There really is very little else to say about betting in Caribbean Poker, so let’s introduce one of the more common side bets – the 5+1 Bonus. Placed with the Ante, the 5+1 Bonus bet pays out (or not) depending on the strength of the five-card hand you can make from your own five cards plus the first dealer card that’s turned over. Inevitably, you can win the 5+1 Bonus wager even if you lose the overall game – but you must have a Three of a Kind or stronger.
A quick tip, here: the Raise bet may also be known as the Play or Call bet.
Stud Poker Card Values and Hand Rankings
As in Hold’em poker, the strength of the cards when it comes to forming a hand is determined by their suit, number, and what, if any, sequence you can create. From strongest to weakest, the cards in Caribbean Stud Poker are A, K, Q, J, 10, 9, 8, 7, 6, 5, 4, 3, and 2. Here are all the possible hands, again, from strongest to weakest.
- Royal Flush: A, K, Q, J, 10, same suit.
- Straight Flush: Five cards in sequence, same suit.
- Four of a Kind: Four cards, same rank, any suit.
- Full House: Three cards, same rank + two cards, same rank.
- Flush: any five cards, same suit.
- Straight: Five cards in sequence, any suit.
- Three of a Kind: Three cards, same rank, any suit.
- Two Pair: Two cards, same rank, any suit + two cards, same rank, any suit.
- One Pair: Two cards, same rank, any suit.
- High card: Anything else, identified by the highest value card, e.g. 9-high (ace-high).
Payouts and Odds
Caribbean Stud Poker is a fixed-odds game so just about everything can be quantified. This places it squarely in the same category as blackjack and roulette as far as odds and payouts are concerned. Let’s start by outlining all the possible outcomes in Caribbean Poker so that nothing unexpected happens. Once again, these may be familiar to veterans of other poker games.
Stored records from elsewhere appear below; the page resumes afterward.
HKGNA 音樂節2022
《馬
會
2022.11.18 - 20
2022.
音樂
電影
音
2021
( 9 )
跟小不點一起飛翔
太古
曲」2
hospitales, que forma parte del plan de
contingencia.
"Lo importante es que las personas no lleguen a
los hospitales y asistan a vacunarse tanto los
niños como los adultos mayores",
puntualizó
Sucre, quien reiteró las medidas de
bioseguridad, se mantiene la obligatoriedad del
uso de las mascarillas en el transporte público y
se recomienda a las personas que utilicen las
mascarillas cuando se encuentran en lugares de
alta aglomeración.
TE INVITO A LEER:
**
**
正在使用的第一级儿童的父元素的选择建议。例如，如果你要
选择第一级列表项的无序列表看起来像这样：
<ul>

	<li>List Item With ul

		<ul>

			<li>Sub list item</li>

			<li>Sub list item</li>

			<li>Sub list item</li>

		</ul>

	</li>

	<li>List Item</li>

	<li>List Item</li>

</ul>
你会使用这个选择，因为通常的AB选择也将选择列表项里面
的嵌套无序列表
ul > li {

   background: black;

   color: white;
|Dealer Qualifies?||Dealer Hand||Player Hand||Outcome|
|No||N/A||N/A||Ante bet pays out, Raise bet is returned|
|Yes||Loses||Wins||Ante bet pays out, Raise bet pays out|
|Yes||Tie||Tie||All bets returned|
|Yes||Wins||Loses||All bets lost|
A quick tip, here. You may encounter the word Push when playing lots of different casino games. This is essentially a drawn game. All the players’ bets are usually returned in the event of a Push. Some poker variants, like pai gow, make a distinction between a Tie and a Push, where the dealer may actually win. This isn’t designed to trick you. These quirks of gameplay are usually available to read on the poker table itself.
Now, to the payouts –
|Four of a Kind||10:1||1/4,167|
|Three of a Kind||3:1||1/47|
|5+1 Bonus||Royal Flush||1,000 to 1||1/649,351|
|Straight Flush||200 to 1||1/72,202|
|Four of a Kind||100 to 1||1/4,167|
|Full House||20 to 1||1/694|
|Flush||15 to 1||1/526|
|Straight||10 to 1||1/246|
|Three of a Kind||7 to 1||1/47|
Side betting is sometimes associated with progressive jackpots in Caribbean Stud poker, whereby the strongest hands qualify to win a portion (usually around 10%) of a community prize pool. Pay tables and the number of opportunities to win can vary between individual casinos and poker software, however.
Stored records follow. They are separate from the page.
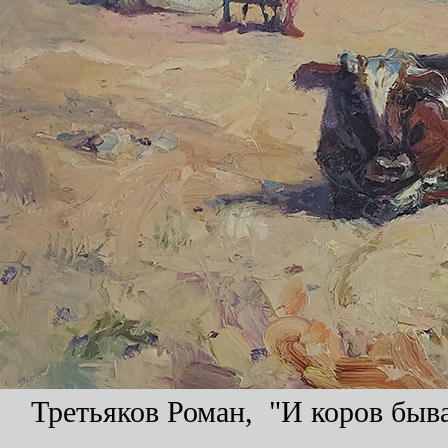
Третьяков Роман, "И коров быва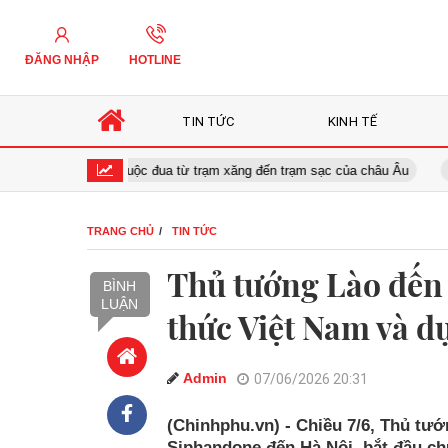
ĐĂNG NHẬP
HOTLINE
TIN TỨC
KINH TẾ
àng
Cuộc đua từ trạm xăng đến trạm sạc của châu Âu
Gia
TRANG CHỦ
TIN TỨC
Thủ tướng Lào đến 
BÌNH
LUẬN
thức Việt Nam và d
Admin
07/06/2026 20:31
(Chinhphu.vn) - Chiều 7/6, Thủ t
Siphandone đến Hà Nội, bắt đầu c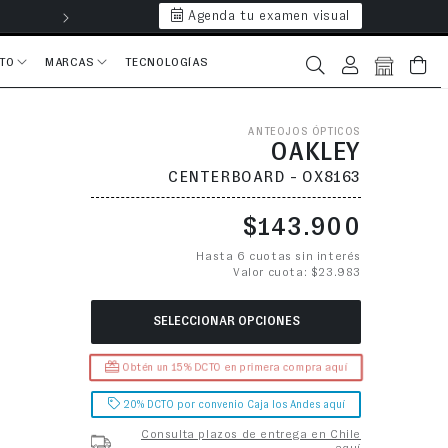
Agenda tu examen visual
Hasta 6 cuotas 
CTO
MARCAS
TECNOLOGÍAS
Iniciar sesión
Bolsa
ANTEOJOS ÓPTICOS
OAKLEY
CENTERBOARD - OX8163
Precio habitual
$143.900
Hasta 6 cuotas sin interés
Valor cuota: $23.983
SELECCIONAR OPCIONES
Obtén un 15% DCTO en primera compra aquí
20% DCTO por convenio Caja los Andes aquí
Consulta plazos de entrega en Chile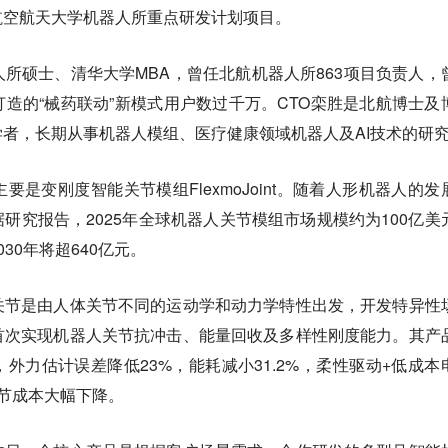
航空航天大学机器人所重点研发计划项目。
所硕士、清华大学MBA，曾任北航机器人所863项目负责人，
造的“械药联动”新模式用户数过千万。CTO栾胜是北航博士及
者，长期从事机器人模组、医疗健康领域机器人及AI技术的研
是变刚度智能关节模组FlexmoJoint。随着人形机器人的发
研究报告，2025年全球机器人关节模组市场规模约为100亿美
30年将超640亿元。
关节是由人体关节不同的运动学和动力学特性出发，开发特异性
首次实现机器人关节抗冲击、能量回收及多样性刚度能力。其产
外力估计误差降低23%，能耗减小31.2%，柔性驱动+低成本
节成本大幅下降。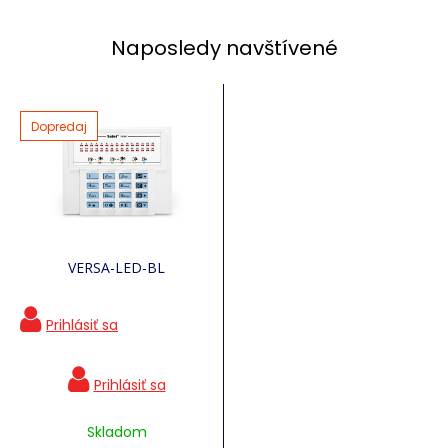
Naposledy navštívené
Dopredaj
VERSA-LED-BL
Skladom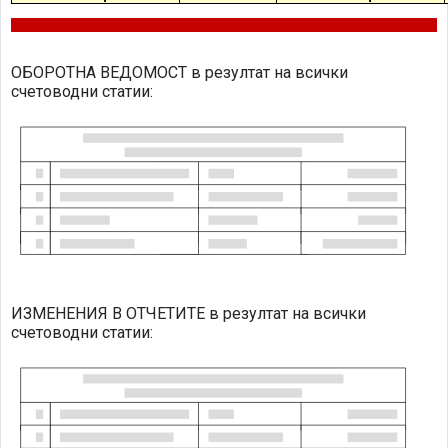
ОБОРОТНА ВЕДОМОСТ в резултат на всички
счетоводни статии:
ИЗМЕНЕНИЯ В ОТЧЕТИТЕ в резултат на всички
счетоводни статии: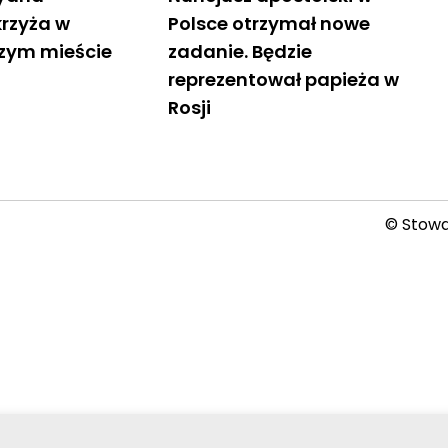
krzyża w
Polsce otrzymał nowe
szym mieście
zadanie. Będzie
reprezentował papieża w
Rosji
© Stowar
2026-08-08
Caribbean Stud Poker might lack the intensity of ‘big’ poker variants like Texas Hold’em but its accessibility means that it’s no less popular than slots or blackjack. In general, Caribbean Poker operates on an either/or basis with other poker variants, which means that you might not find two, similar games in the same place at the same time. However, their shared ruleset means that their mutually exclusive nature doesn’t really matter.
For beginners in the world of poker, any of the variants we’ve mentioned in this guide (other than Texas Hold’em) make for an ideal jumping-off point for the hobby. Be sure to read up on a few essential topics, like bankroll management, before joining any high-stakes games, though – and, as always, play responsibly.